**Provided entries**
Content starts

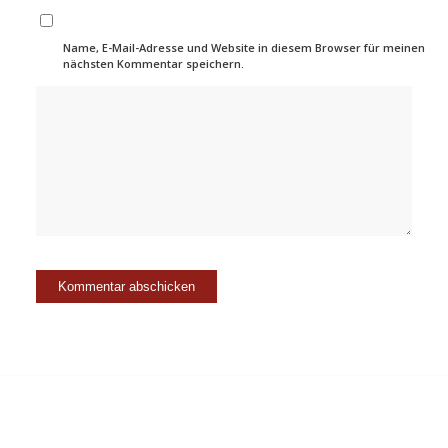
Name, E-Mail-Adresse und Website in diesem Browser für meinen
nächsten Kommentar speichern.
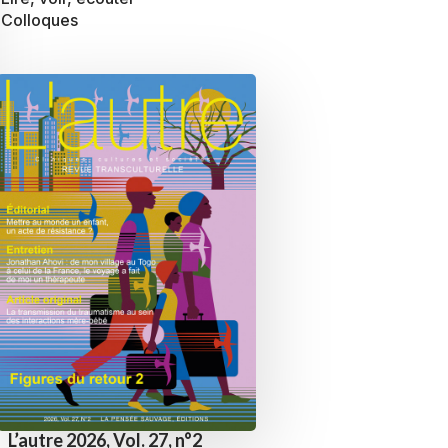
Colloques
L’autre 2026, Vol. 27, n°2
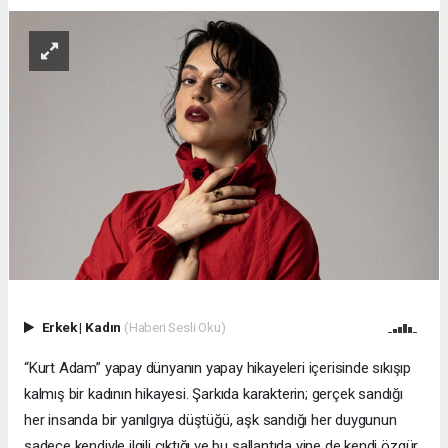
Erkek
|
Kadın
(Haberi Sesli Oku)
“Kurt Adam” yapay dünyanın yapay hikayeleri içerisinde sıkışıp
kalmış bir kadının hikayesi. Şarkıda karakterin; gerçek sandığı
her insanda bir yanılgıya düştüğü, aşk sandığı her duygunun
sadece kendiyle ilgili çıktığı ve bu sallantıda yine de kendi özgür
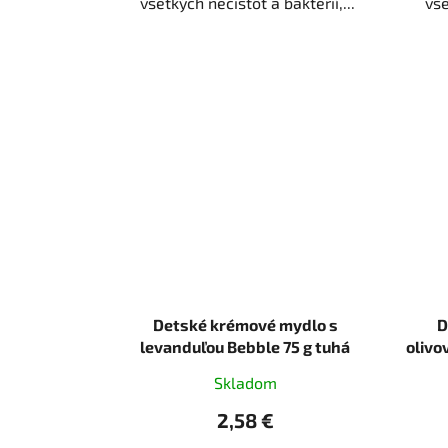
všetkých nečistôt a baktérií,...
vše
Detské krémové mydlo s
D
levanduľou Bebble 75 g tuhá
olivo
Skladom
2,58 €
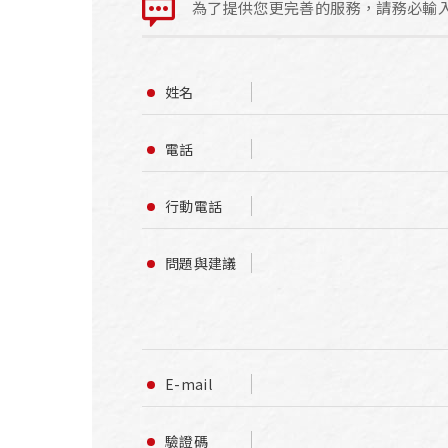
為了提供您更完善的服務，請務必輸
姓名
電話
行動電話
問題與建議
E-mail
驗證碼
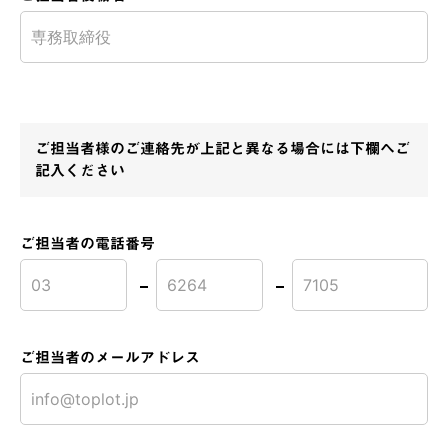
ご担当者様のご連絡先が上記と異なる場合には下欄へご
記入ください
ご担当者の電話番号
ご担当者のメールアドレス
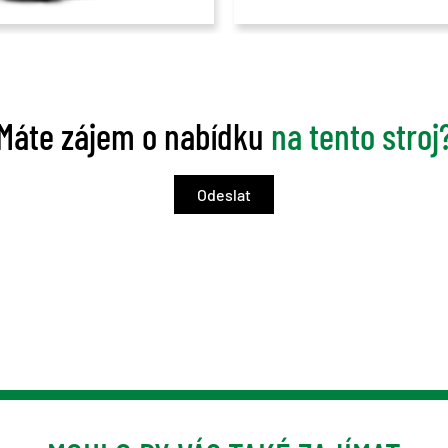
Máte zájem o nabídku
na tento stroj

Content ends

**Required work**
Copy every line of text in the records above character for character, and leave out the picture markers.

**Task result**
Name, E-Mail-Adresse und Website in diesem Browser für meinen
nächsten Kommentar speichern.
Colloques
L’autre 2026, Vol. 27, n°2
Erkek
|
Kadın
(Haberi Sesli Oku)
“Kurt Adam” yapay dünyanın yapay hikayeleri içerisinde sıkışıp
kalmış bir kadının hikayesi. Şarkıda karakterin; gerçek sandığı
her insanda bir yanılgıya düştüğü, aşk sandığı her duygunun
sadece kendiyle ilgili çıktığı ve bu sallantıda yine de kendi özgür
všetkých nečistôt a baktérií,...
vše
Detské krémové mydlo s
D
levanduľou Bebble 75 g tuhá
olivo
Skladom
2,58 €
為了提供您更完善的服務，請務必輸
姓名
電話
行動電話
問題與建議
E-mail
驗證碼
ご担当者様のご連絡先が上記と異なる場合には下欄へご
記入ください
ご担当者の電話番号
ご担当者のメールアドレス
Máte zájem o nabídku
na tento stroj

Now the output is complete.